[DOCUMENT EXCERPT]
In order to assess this, we use partial-residual plots (also known as ‘component-residual plots’). This is a plot with each explanatory variable \(x_j\) on the x-axis, and partial residuals on the y-axis.

Partial residuals for a predictor \(x_j\) are calculated as: \[ \hat \epsilon + \hat \beta_j x_j \]

In R we can easily create these plots for all predictors in the model by using the crPlots() function from the car package.

Question 2

Create partial-residual plots for the wb_mdl1 model.
Remember to load the car package first. If it does not load correctly, it might mean that you have need to install it.

Write a sentence summarising whether or not you consider the assumption to have been met. Justify your answer with reference to the plots.

Solution

Equal variances (Homoscedasticity)

The equal variances assumption is that the error variance \(\sigma^2\) is constant across values of the predictors \(x_1\), … \(x_k\), and across values of the fitted values \(\hat y\). This sometimes gets termed “Constant” vs “Non-constant” variance. Figures 3 & 4 shows what these look like visually.

Non-constant variance for numeric and categorical x

Figure 3: Non-constant variance for numeric and categorical x

Constant variance for numeric and categorical x

Figure 4: Constant variance for numeric and categorical x

In R we can create plots of the Pearson residuals against the predicted values \(\hat y\) and against the predictors \(x_1\), … \(x_k\) by using the residualPlots() function from the car package. This function also provides the results of a lack-of-fit test for each of these relationships (note when it is the fitted values \(\hat y\) it gets called “Tukey’s test”).

ncvTest(model) (also from the car package) performs a test against the alternative hypothesis that the error variance changes with the level of the fitted value (also known as the “Breusch-Pagan test”). \(p >.05\) indicates that we do not have evidence that the assumption has been violated.

Question 3

Use residualPlots() to plot residuals against each predictor, and use ncvTest() to perform a test against the alternative hypothesis that the error variance changes with the level of the fitted value.

Write a sentence summarising whether or not you consider the assumption to have been met. Justify your answer with reference to plots and/or formal tests where available.

Solution

Question 4

Create the “residuals vs. fitted plot” - a scatterplot with the residuals \(\hat \epsilon\) on the y-axis and the fitted values \(\hat y\) on the x-axis.

You can either do this:

  1. manually, using the functions residuals() and fitted(), or
  2. quickly by giving the plot() function your model. Be sure to specify which plot you want to return - e.g., plot(wb_mdl1, which = ???)

You can use this plot to visually assess:

  • Linearity: Does the average of the residuals \(\hat \epsilon\) remain close to 0 across the plot?
  • Equal Variance: does the spread of the residuals \(\hat \epsilon\) remain constant across the predicted values \(\hat y\)?

[DATA TO EXAMINE]
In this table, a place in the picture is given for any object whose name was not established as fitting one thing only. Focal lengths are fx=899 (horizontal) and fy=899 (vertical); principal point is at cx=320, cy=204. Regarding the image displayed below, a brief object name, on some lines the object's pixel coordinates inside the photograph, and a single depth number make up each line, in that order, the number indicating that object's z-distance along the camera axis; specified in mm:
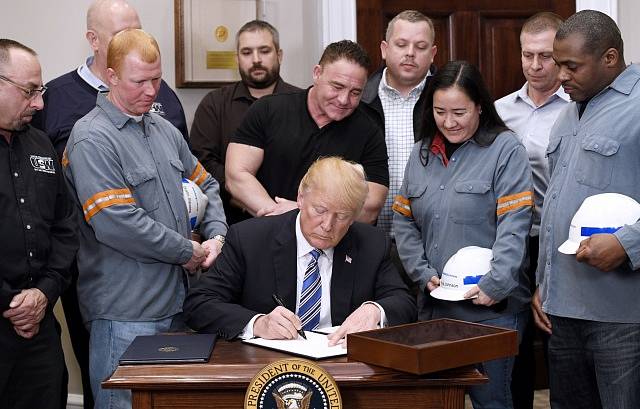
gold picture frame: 4305
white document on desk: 2117
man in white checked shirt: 3609
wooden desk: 1972
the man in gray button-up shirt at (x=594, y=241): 2639
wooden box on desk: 1885
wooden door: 4586
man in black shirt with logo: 2711
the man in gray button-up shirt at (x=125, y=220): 2770
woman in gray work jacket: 2920
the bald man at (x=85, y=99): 3324
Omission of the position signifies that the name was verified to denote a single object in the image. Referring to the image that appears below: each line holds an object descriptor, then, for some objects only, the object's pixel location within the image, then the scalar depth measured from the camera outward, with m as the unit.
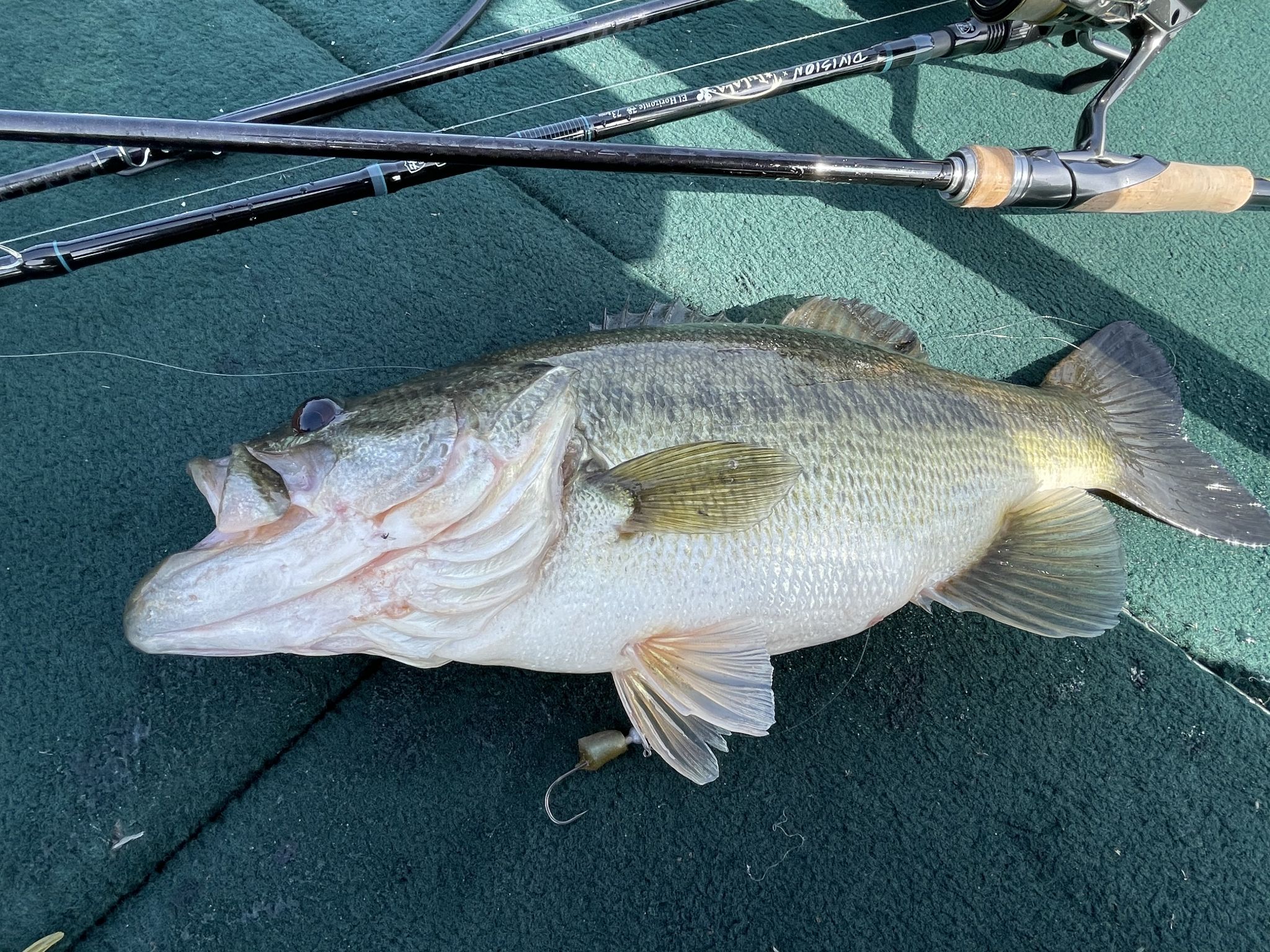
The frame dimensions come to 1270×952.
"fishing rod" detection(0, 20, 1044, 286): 0.44
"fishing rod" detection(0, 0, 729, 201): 0.52
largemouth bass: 0.37
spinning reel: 0.50
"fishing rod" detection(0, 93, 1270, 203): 0.38
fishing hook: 0.44
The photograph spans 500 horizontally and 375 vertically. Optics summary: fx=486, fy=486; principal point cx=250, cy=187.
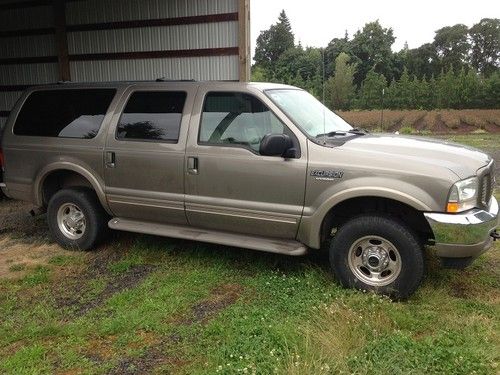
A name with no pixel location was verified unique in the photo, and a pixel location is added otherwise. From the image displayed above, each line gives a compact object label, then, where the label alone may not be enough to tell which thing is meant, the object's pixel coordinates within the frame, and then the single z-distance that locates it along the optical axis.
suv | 3.96
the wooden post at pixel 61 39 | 10.14
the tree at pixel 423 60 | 57.56
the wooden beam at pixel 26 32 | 10.46
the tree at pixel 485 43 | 65.69
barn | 8.94
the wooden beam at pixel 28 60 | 10.61
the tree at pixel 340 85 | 18.50
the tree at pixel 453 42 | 67.66
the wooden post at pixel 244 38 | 8.53
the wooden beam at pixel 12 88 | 11.00
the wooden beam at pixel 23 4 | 10.35
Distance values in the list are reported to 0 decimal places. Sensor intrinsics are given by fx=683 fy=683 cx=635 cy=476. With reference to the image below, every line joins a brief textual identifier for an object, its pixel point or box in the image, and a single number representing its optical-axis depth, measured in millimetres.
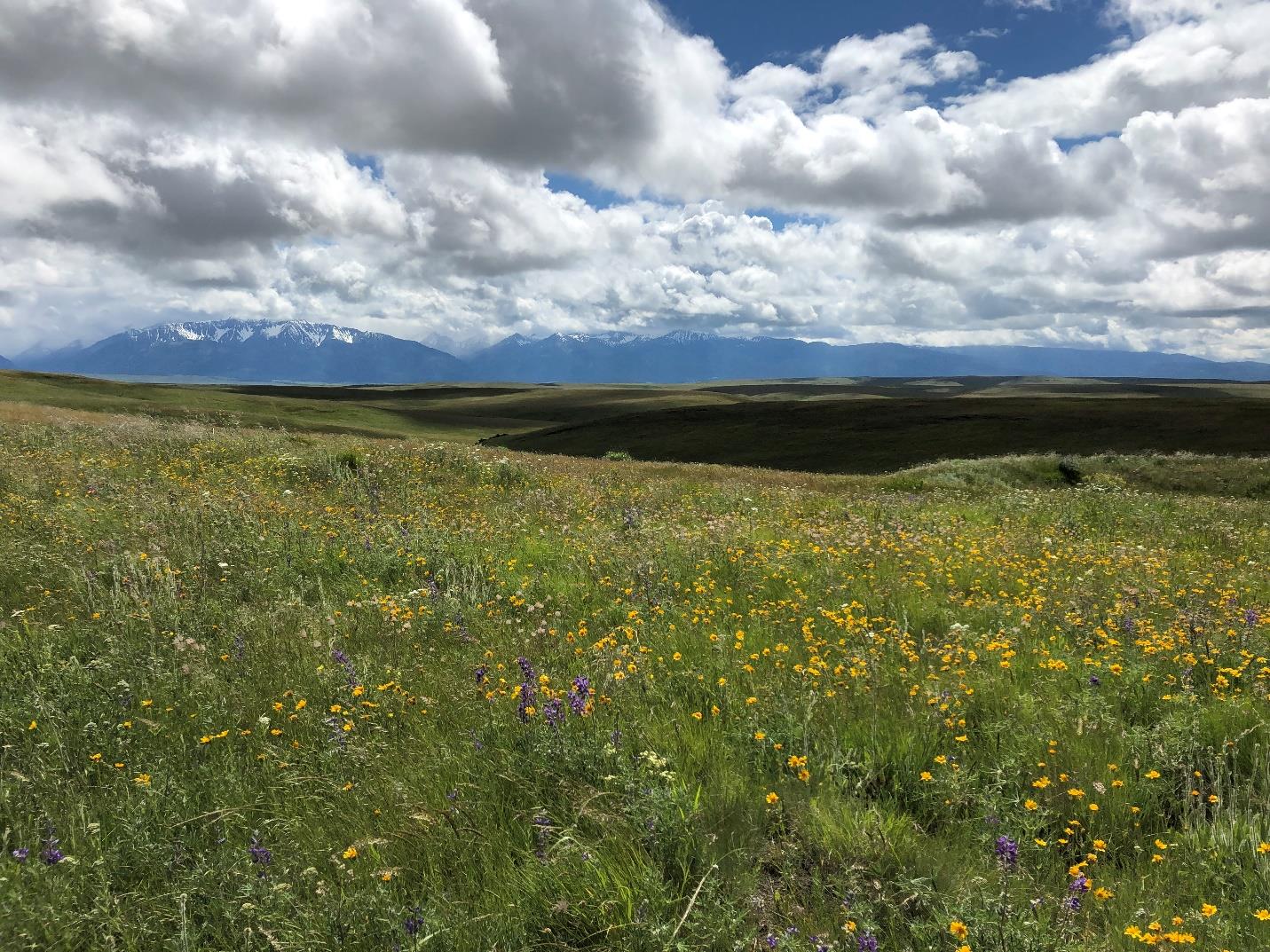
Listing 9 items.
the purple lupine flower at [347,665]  5164
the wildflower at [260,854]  3306
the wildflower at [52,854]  3326
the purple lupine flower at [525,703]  4289
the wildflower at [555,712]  4148
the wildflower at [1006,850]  2877
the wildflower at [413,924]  2842
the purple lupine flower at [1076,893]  2838
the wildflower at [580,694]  4363
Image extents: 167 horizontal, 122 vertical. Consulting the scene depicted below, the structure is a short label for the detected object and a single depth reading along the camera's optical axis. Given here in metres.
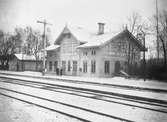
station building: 28.03
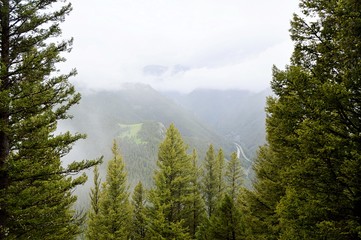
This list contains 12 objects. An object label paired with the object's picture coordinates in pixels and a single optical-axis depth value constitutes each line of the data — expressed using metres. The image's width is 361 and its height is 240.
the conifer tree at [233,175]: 40.00
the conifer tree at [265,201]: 15.44
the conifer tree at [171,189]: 22.27
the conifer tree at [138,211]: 31.70
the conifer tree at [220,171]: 38.38
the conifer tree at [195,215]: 29.14
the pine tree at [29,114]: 9.11
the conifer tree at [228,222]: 16.27
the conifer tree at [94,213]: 25.58
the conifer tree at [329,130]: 7.27
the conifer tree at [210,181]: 37.18
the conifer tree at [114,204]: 25.11
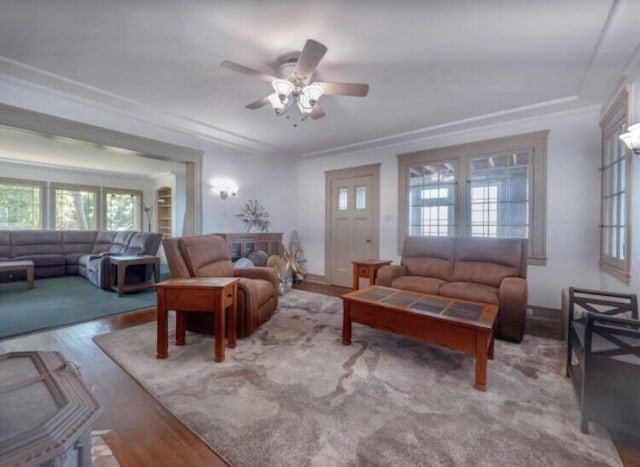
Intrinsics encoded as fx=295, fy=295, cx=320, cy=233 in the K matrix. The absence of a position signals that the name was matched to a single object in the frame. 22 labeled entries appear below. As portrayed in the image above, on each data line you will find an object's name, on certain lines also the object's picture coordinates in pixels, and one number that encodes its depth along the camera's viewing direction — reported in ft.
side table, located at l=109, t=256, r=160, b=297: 14.90
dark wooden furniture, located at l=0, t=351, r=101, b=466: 2.10
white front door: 17.48
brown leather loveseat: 9.27
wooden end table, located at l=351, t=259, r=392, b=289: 13.74
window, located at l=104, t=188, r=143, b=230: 26.78
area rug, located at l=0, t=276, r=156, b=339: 10.67
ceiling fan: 7.20
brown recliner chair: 9.47
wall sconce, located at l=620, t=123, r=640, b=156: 6.88
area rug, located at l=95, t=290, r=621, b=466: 4.87
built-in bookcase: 26.55
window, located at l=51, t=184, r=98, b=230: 24.22
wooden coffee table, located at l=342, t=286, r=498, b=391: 6.77
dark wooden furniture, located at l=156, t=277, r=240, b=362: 7.84
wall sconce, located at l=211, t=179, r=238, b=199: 15.65
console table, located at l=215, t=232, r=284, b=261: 16.40
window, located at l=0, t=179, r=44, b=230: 22.00
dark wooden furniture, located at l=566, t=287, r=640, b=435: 4.91
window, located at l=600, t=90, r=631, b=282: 8.69
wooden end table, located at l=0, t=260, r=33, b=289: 14.97
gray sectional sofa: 17.27
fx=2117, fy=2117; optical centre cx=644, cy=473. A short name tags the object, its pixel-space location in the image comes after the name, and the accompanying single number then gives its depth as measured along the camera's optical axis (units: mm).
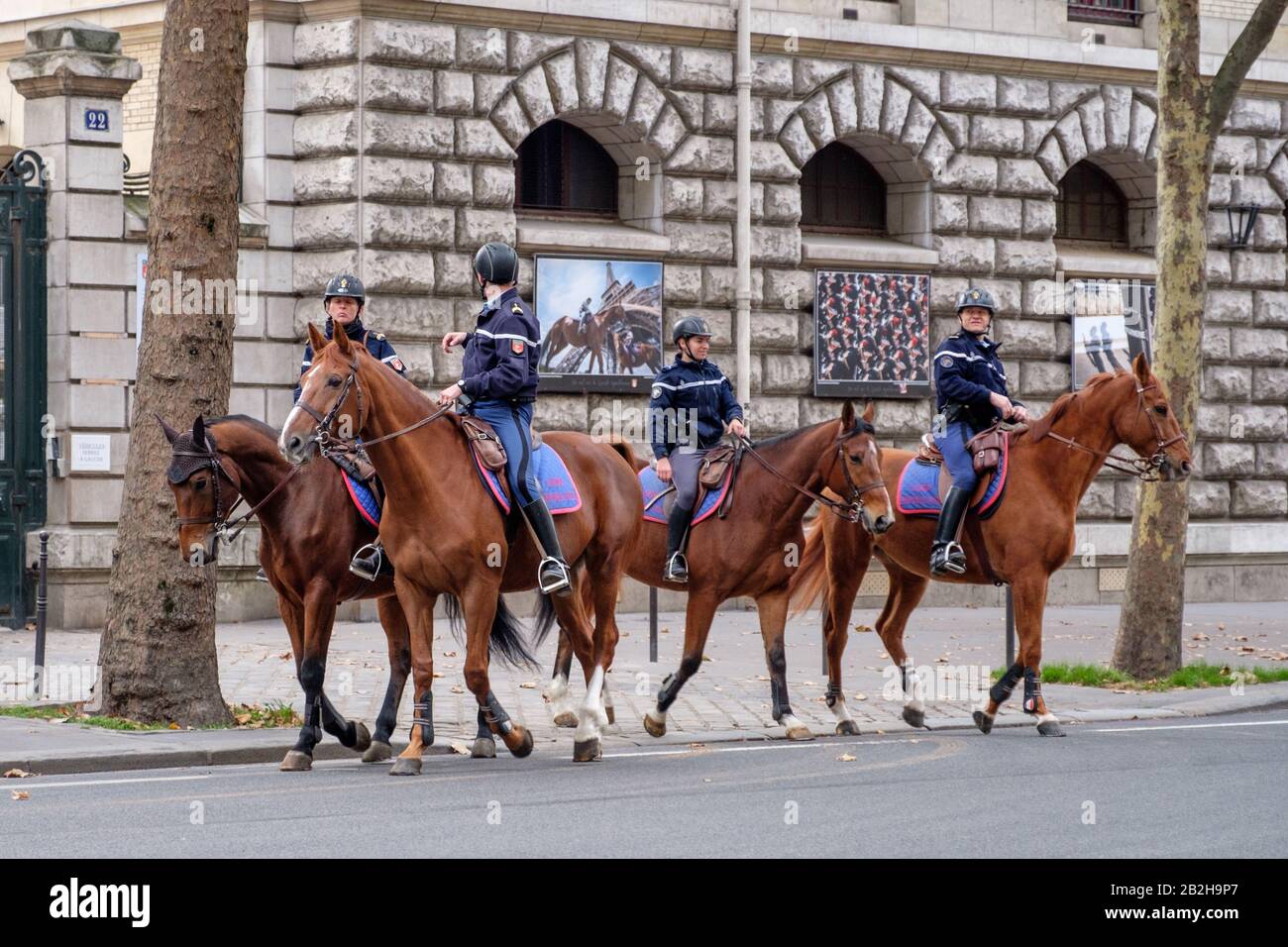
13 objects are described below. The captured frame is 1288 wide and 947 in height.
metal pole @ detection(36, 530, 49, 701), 15354
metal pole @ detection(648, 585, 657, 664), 18188
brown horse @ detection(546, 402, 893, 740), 13883
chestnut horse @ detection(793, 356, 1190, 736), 14578
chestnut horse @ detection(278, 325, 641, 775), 11758
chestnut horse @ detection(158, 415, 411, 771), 12328
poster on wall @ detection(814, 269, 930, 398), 24781
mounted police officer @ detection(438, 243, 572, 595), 12508
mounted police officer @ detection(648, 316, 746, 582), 14773
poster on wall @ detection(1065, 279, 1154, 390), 26516
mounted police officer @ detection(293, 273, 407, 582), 12477
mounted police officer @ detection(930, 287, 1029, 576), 14836
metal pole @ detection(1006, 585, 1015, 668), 17578
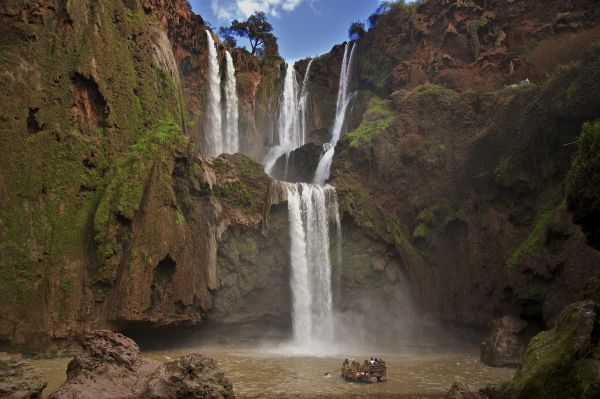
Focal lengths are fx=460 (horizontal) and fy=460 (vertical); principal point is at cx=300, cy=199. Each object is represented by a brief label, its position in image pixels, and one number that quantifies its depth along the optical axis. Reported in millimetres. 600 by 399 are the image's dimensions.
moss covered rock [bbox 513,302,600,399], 7371
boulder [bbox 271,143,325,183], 37781
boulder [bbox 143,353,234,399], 11984
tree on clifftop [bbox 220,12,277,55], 53938
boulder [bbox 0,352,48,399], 11945
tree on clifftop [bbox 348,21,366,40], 51188
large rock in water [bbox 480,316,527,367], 20359
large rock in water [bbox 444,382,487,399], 11379
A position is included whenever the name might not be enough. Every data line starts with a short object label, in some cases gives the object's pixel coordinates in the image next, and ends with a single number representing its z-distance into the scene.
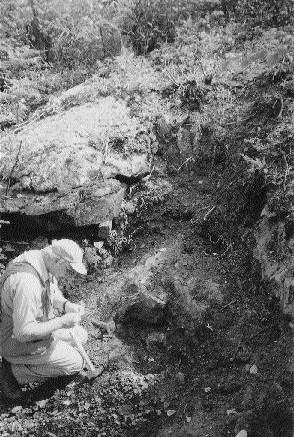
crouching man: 3.76
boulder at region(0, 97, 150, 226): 5.52
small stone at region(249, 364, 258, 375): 3.96
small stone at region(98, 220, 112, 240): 5.52
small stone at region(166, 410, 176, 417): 4.07
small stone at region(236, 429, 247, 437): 3.51
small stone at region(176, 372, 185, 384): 4.28
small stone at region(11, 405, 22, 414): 4.25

[ASSIGNMENT]
Using the regression diagnostics text, answer each item below:
1. Which function, and from which package, creates partial-residual plots?
2. By what other name is the test run by ncvTest() known?
3. What is the lack-of-fit test from residualPlots() called when it concerns the fitted values?

[WRITTEN SOLUTION]
1. crPlots(), from the car package
2. The Breusch-Pagan test
3. Tukey's test